In other words, their dismissal of tradition is itself a tradition, and antipathy to history and institutions has a history and has yielded institutions.  Herein lies the significance of Cambridge as the site for her ethnographic analysis.  Fringe and individualistic spiritualities have long flourished in Cambridge.  However, Robbins goes on to make an important qualification that he finds implicit in Benders work:

… the seeking after individualism that the metaphysicals Bender writes about display in their pursuit of self-development also raises a final point: many Americans want to live as individuals, and they want their religion to help them pull this off. Social scientists tend to imagine that Americans don’t really want this. They suspect that bowling alone and Sheilaism are bad things that happen to otherwise good (read: “social”) people. But the spiritual practitioners that populate this book don’t help us make that argument. Instead, they remind us that many times, those who live very individualistic lives are getting just what they want and what they work toward. We might wish this were not so, or even seek for ways to change it, but it is important to recognize how well the goals of these practitioners line up with the religious formations through which they have tried to pursue them. For me, that is one of the most arresting conclusions of Bender’s important social scientific reckoning with a kind of faith that our disciplines so often fail to comprehend.

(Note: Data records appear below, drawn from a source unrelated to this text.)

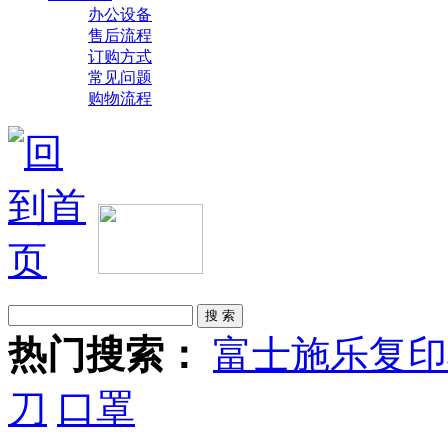
办公设备
售后流程
订购方式
常见问题
购物流程
热门搜索：
富士施乐复印
刀
口罩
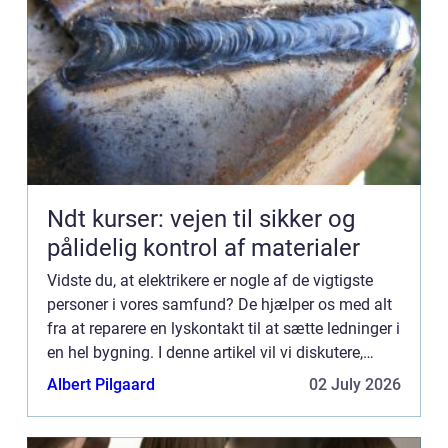
Ndt kurser: vejen til sikker og
pålidelig kontrol af materialer
Vidste du, at elektrikere er nogle af de vigtigste
personer i vores samfund? De hjælper os med alt
fra at reparere en lyskontakt til at sætte ledninger i
en hel bygning. I denne artikel vil vi diskutere,
hvad elektrikere laver, og hvordan de kan hjæl...
Albert Pilgaard
02 July 2026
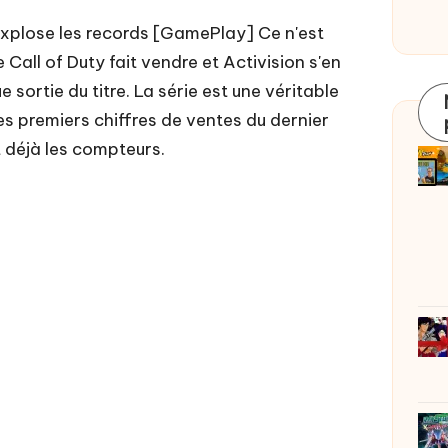
explose les records [GamePlay] Ce n'est
ce Call of Duty fait vendre et Activision s'en
 sortie du titre. La série est une véritable
es premiers chiffres de ventes du dernier
 déjà les compteurs.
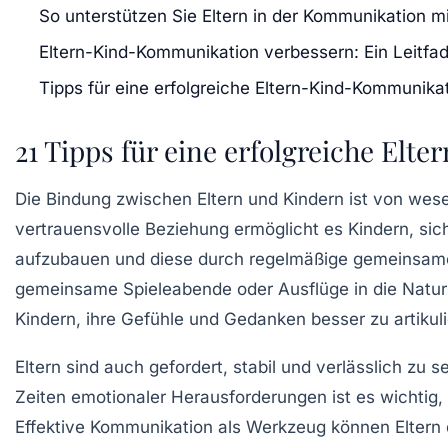
So unterstützen Sie Eltern in der Kommunikation mi
Eltern-Kind-Kommunikation verbessern: Ein Leitfad
Tipps für eine erfolgreiche Eltern-Kind-Kommunika
21 Tipps für eine erfolgreiche Elt
Die
Bindung zwischen Eltern und Kindern
ist von wese
vertrauensvolle Beziehung ermöglicht es Kindern, sich
aufzubauen und diese durch regelmäßige gemeinsame 
gemeinsame Spieleabende oder Ausflüge in die Natur 
Kindern, ihre Gefühle und Gedanken besser zu artikul
Eltern sind auch gefordert,
stabil
und
verlässlich
zu se
Zeiten emotionaler Herausforderungen ist es wichtig, 
Effektive Kommunikation
als Werkzeug können Eltern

His post also contains some revealing reflections on the values and assumptions that guide sociological research.

The Bookshelf as Memory Theater

Nathan Schneider’s “In Defense of the Memory Theater” begins thus:

What concerns me about the literary apocalypse that everybody now expects—the at least partial elimination of paper books in favor of digital alternatives—is not chiefly the books themselves, but the bookshelf. My fear is for the eclectic, personal collections that we bookish people assemble over the course of our lives, as well as for their grander, public step-siblings. I fear for our memory theaters.

And concludes as follows:

As the business of reading technology continues along its trajectory, whether apocalyptic or utopian or both, perhaps those of us who continue to fancy ourselves concerned readers—however much we give in to the new and shiny—might turn our attention anew to what one might call “inner work.” In the part of ourselves which is not technological, we could rediscover the tautology that what makes knowledge so precious is its precariousness, not the surety of our control over it. We’ll need to cultivate the arts of memory and forgetting alluded to in these lines by William Blake, which came to me in a letter from a friend, a librarian who, for years now, has been slowly dying in a monastery:

He who binds to himself a joy
Doth the winged life destroy.
He who kisses the joy as it flies,
Lives in eternity’s sunrise.

Even among these wonders now available to us and still to come, all having remains no less a preparation for loss.

Ready? Because that’s what is at stake.

Read everything in between at Open Letters Monthly.

In case you don’t, here is at least one more dose:

Modern life, if we can still call it that, occurs as a sequence of gleeful apocalypses. One world constantly gives way to another. If it doesn’t, “consumers”—as people now call themselves—get anxious. We’re familiar with the drill: new audio/video formats arrive every decade; a new “generation” of cell phone every couple years; and, on a rolling basis, there’s the expectation that several totally unexpected paradigm shifts are in the works—the internet, global climate change, a new fundamental particle, and that sort of thing.